Badan Meteorologi, Klimatologi, dan Geofisika Stasiun Klimatologi Tangerang Selatan mengeluarkan surat peringatan dini kekeringan di wilayah Banten, Rabu (21/8/2019). Dalam surat peringatan dini ini dinyatakan seluruh zona di seluruh wilayah Provinsi Banten, termasuk Kota Tangerang Selatan, telah memasuki musim kemarau.
Oleh
PINGKAN ELITA DUNDU
·2 menit baca
TANGERANG, KOMPAS — Badan Meteorologi, Klimatologi, dan Geofisika Stasiun Klimatologi Tangerang Selatan mengeluarkan surat peringatan dini kekeringan di wilayah Banten, Rabu (21/8/2019). Dalam surat peringatan dini ini dinyatakan seluruh zona di seluruh wilayah Provinsi Banten, termasuk Kota Tangerang Selatan, telah memasuki musim kemarau.
Dalam keterangan resmi yang diterima wartawan, Kepala Stasiun Klimatologi Tangerang Selatan Sukasno mengatakan, perlu kewaspadaan terkait dengan ancaman bencana kekeringan.
Kekeringan terpantau berdasarkan data hari tanpa hujan per 20 Agustus 2019. Data itu menunjukkan bahwa sebagian besar wilayah Banten mengalami deret hari kering lebih dari 20 hari hingga 60 hari.
Di Tangerang Selatan kekeringan terjadi di Kecamatan Pondok Aren dan Serpong. Hari tanpa hujan di kedua kecamatan itu mencapai 31 hari.
”Statusnya siaga,” kata Sukasno.
Prakiraan peluang curah hujan di kedua kecamatan ini sangat rendah.
Dari data BMKG Stasiun Klimatologi Tangerang Selatan, dasarian II per Agustus dan September lebih dari 90 persen dan prakiraan peluang curah hujan pada dasarian III Agustus dan dasarian September 2019 menunjukan bahwa beberapa daerah diperkirakan mengalami curah hujan sangat rendah.
Kekurangan air bersih
Badan Penanggulangan Bencana Daerah (BPBD) Kota Tangerang Selatan telah mendapatkan laporan warga kekurangan pasokan air bersih akibat terdampak musim kemarau.

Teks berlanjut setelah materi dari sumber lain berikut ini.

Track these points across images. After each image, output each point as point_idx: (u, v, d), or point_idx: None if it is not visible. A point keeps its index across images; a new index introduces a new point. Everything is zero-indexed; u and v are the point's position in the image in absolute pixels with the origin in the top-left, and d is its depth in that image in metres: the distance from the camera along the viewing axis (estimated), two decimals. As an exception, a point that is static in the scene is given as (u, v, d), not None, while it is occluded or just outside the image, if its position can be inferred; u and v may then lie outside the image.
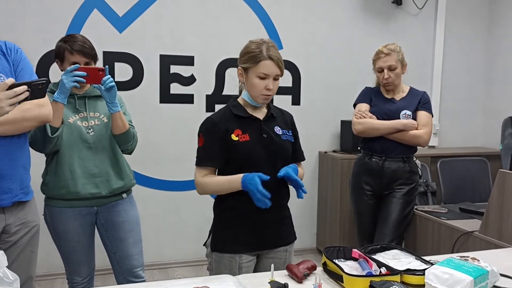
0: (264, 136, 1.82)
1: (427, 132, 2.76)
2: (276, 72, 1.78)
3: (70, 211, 2.13)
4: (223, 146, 1.78)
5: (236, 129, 1.79)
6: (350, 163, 3.62)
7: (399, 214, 2.78)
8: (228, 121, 1.81)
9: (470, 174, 3.92)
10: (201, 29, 3.68)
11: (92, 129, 2.14)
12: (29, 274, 1.88)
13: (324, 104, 4.08)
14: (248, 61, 1.78)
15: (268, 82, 1.77)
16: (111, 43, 3.45)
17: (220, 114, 1.84)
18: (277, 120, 1.89)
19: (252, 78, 1.78)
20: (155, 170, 3.67)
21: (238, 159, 1.78)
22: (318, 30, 4.01)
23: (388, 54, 2.75)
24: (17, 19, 3.27)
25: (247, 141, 1.79)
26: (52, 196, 2.14)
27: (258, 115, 1.86)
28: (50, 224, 2.16)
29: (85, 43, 2.11)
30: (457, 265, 1.49)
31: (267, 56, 1.76)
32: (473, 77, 4.58)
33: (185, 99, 3.69)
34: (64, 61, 2.10)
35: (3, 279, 1.17)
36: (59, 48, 2.11)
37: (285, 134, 1.89)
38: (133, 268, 2.26)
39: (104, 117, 2.18)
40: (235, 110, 1.83)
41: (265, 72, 1.76)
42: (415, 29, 4.30)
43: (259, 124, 1.83)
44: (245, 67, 1.80)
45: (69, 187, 2.09)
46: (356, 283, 1.47)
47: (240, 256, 1.81)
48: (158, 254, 3.70)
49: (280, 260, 1.88)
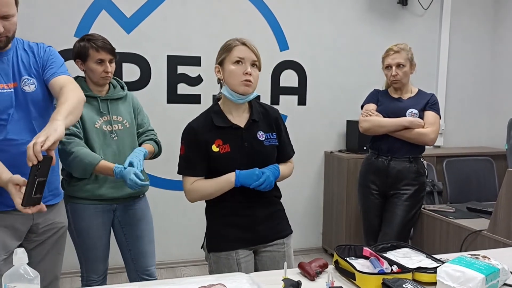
0: (245, 145, 1.79)
1: (433, 130, 2.75)
2: (252, 57, 1.75)
3: (92, 208, 2.17)
4: (204, 157, 1.77)
5: (216, 139, 1.76)
6: (356, 163, 3.64)
7: (404, 216, 2.78)
8: (209, 131, 1.77)
9: (475, 173, 3.93)
10: (208, 30, 3.70)
11: (116, 134, 2.18)
12: (55, 274, 1.89)
13: (330, 104, 4.10)
14: (222, 54, 1.79)
15: (245, 67, 1.74)
16: (119, 44, 3.43)
17: (201, 122, 1.80)
18: (259, 124, 1.84)
19: (228, 66, 1.75)
20: (162, 170, 3.69)
21: (219, 170, 1.77)
22: (324, 31, 4.02)
23: (398, 52, 2.77)
24: (26, 20, 3.28)
25: (228, 152, 1.77)
26: (75, 195, 2.16)
27: (240, 122, 1.81)
28: (72, 220, 2.18)
29: (105, 40, 2.17)
30: (469, 263, 1.50)
31: (240, 43, 1.77)
32: (478, 77, 4.59)
33: (192, 99, 3.71)
34: (88, 59, 2.13)
35: (24, 276, 1.19)
36: (83, 47, 2.13)
37: (269, 139, 1.84)
38: (148, 266, 2.29)
39: (126, 122, 2.22)
40: (216, 119, 1.78)
41: (240, 55, 1.74)
42: (420, 30, 4.31)
43: (240, 132, 1.79)
44: (220, 59, 1.79)
45: (93, 190, 2.14)
46: (369, 281, 1.48)
47: (237, 252, 1.81)
48: (165, 253, 3.72)
49: (279, 253, 1.88)
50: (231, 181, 1.74)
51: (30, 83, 1.74)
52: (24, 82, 1.72)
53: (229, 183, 1.74)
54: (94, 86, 2.19)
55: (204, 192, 1.79)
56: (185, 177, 1.82)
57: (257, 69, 1.79)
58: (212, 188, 1.77)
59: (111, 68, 2.17)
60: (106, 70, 2.14)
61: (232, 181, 1.74)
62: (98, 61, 2.12)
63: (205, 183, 1.79)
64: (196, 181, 1.79)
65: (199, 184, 1.79)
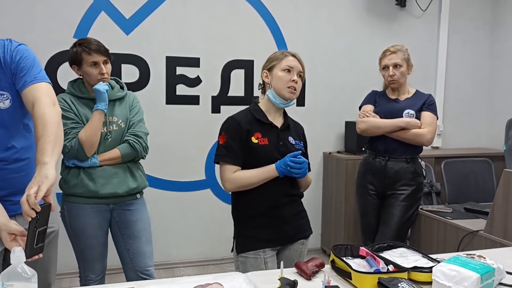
0: (280, 143, 1.91)
1: (430, 131, 2.76)
2: (299, 68, 1.92)
3: (89, 208, 2.18)
4: (244, 147, 1.86)
5: (256, 132, 1.88)
6: (354, 163, 3.65)
7: (401, 217, 2.79)
8: (250, 124, 1.89)
9: (474, 174, 3.94)
10: (207, 31, 3.71)
11: (111, 135, 2.19)
12: (47, 281, 1.83)
13: (329, 105, 4.11)
14: (272, 61, 1.94)
15: (293, 75, 1.89)
16: (118, 45, 3.48)
17: (242, 116, 1.92)
18: (291, 130, 2.00)
19: (278, 72, 1.90)
20: (161, 171, 3.70)
21: (256, 161, 1.86)
22: (322, 32, 4.04)
23: (394, 52, 2.79)
24: (25, 21, 3.30)
25: (266, 144, 1.87)
26: (71, 193, 2.18)
27: (277, 123, 1.95)
28: (68, 220, 2.20)
29: (99, 43, 2.17)
30: (464, 262, 1.51)
31: (290, 55, 1.94)
32: (476, 79, 4.60)
33: (191, 101, 3.73)
34: (83, 63, 2.13)
35: (21, 274, 1.19)
36: (76, 52, 2.13)
37: (298, 144, 1.99)
38: (146, 266, 2.30)
39: (122, 123, 2.23)
40: (257, 114, 1.92)
41: (290, 65, 1.90)
42: (419, 31, 4.32)
43: (277, 131, 1.92)
44: (270, 66, 1.93)
45: (89, 187, 2.15)
46: (365, 280, 1.49)
47: (264, 251, 1.87)
48: (164, 253, 3.73)
49: (296, 253, 1.95)
50: (274, 168, 1.83)
51: (4, 99, 1.59)
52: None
53: (272, 171, 1.83)
54: (92, 88, 2.20)
55: (247, 181, 1.86)
56: (225, 166, 1.88)
57: (301, 81, 1.94)
58: (256, 178, 1.85)
59: (107, 69, 2.17)
60: (101, 72, 2.14)
61: (275, 172, 1.84)
62: (92, 64, 2.12)
63: (248, 173, 1.86)
64: (237, 171, 1.86)
65: (241, 174, 1.86)
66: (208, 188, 3.86)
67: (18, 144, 1.67)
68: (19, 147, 1.67)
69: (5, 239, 1.43)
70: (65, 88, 2.25)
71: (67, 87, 2.23)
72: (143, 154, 2.28)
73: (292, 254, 1.94)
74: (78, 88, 2.20)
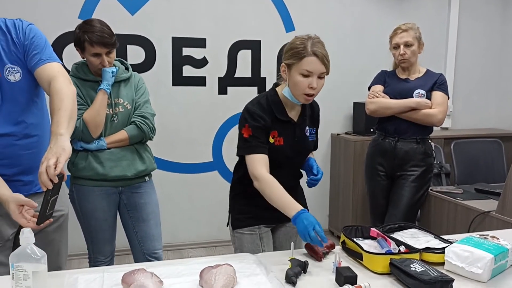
0: (295, 140, 1.84)
1: (441, 111, 2.72)
2: (321, 69, 1.69)
3: (98, 190, 2.17)
4: (267, 142, 1.77)
5: (273, 130, 1.78)
6: (362, 145, 3.62)
7: (411, 198, 2.77)
8: (271, 120, 1.77)
9: (483, 155, 3.90)
10: (213, 11, 3.65)
11: (117, 117, 2.17)
12: (58, 264, 1.82)
13: (337, 86, 4.04)
14: (291, 57, 1.71)
15: (311, 80, 1.69)
16: (123, 26, 3.43)
17: (265, 110, 1.78)
18: (307, 119, 1.90)
19: (295, 75, 1.71)
20: (167, 153, 3.69)
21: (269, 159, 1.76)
22: (330, 11, 3.96)
23: (406, 31, 2.73)
24: (29, 2, 3.26)
25: (281, 145, 1.79)
26: (79, 176, 2.17)
27: (294, 116, 1.84)
28: (77, 202, 2.20)
29: (104, 32, 2.07)
30: (477, 243, 1.49)
31: (311, 52, 1.67)
32: (487, 58, 4.51)
33: (197, 82, 3.69)
34: (85, 51, 2.10)
35: (31, 255, 1.19)
36: (79, 38, 2.08)
37: (312, 134, 1.93)
38: (155, 249, 2.30)
39: (128, 104, 2.21)
40: (276, 110, 1.79)
41: (309, 69, 1.68)
42: (429, 9, 4.23)
43: (293, 127, 1.83)
44: (289, 63, 1.72)
45: (97, 170, 2.13)
46: (376, 261, 1.48)
47: (259, 228, 1.86)
48: (171, 235, 3.74)
49: (294, 229, 1.88)
50: (291, 214, 1.65)
51: (15, 72, 1.61)
52: (8, 71, 1.60)
53: (292, 211, 1.65)
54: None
55: (269, 196, 1.71)
56: (253, 158, 1.74)
57: (323, 79, 1.74)
58: (276, 203, 1.69)
59: (110, 58, 2.12)
60: (102, 63, 2.10)
61: (292, 214, 1.64)
62: (94, 55, 2.08)
63: (276, 190, 1.70)
64: (271, 178, 1.71)
65: (272, 184, 1.70)
66: (215, 170, 3.85)
67: (28, 120, 1.67)
68: (29, 122, 1.67)
69: (14, 211, 1.47)
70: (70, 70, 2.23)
71: (71, 70, 2.20)
72: (151, 135, 2.26)
73: (289, 230, 1.93)
74: (82, 70, 2.17)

Kepala Seksi Kesiapsiagaan BPBD Tangerang Selatan Urip Supriatna mengatakan, titik lokasi terdampak kemarau ialah di Perumahan Pesona Serpong dan Kampung Koceak di Kecamatan Setu.
”Kami menyuplai air bersih setiap hari mencapai tiga mobil tangki dengan kapasitas per unit 4.000 liter,” kata Urip.
Sukarti (35), warga perumahan Pesona Serpong, mengatakan, sejak tiga pekan terakhir, dampak kemarau makin parah.
Ia bersama warga lainnya di perumahan itu sudah kesulitan mendapatkan air bersih untuk mandi, masak, dan mencuci pakaian. Dalam kondisi kesulitan air bersih ini, warga terpaksa membeli air dari tukang air keliling dan membeli air galon.
Warga membeli air di tukang air keliling Rp 3.000 per jeriken. Satu pikul terdiri dari dua jeriken.
”Sekarang, saya harus membeli enam pikul air bersih dari tukang air keliling untuk kebutuhan mandi dan mencuci pakaian. Sementara untuk masak kami menggunakan air galon,” kata Sukarti, Rabu.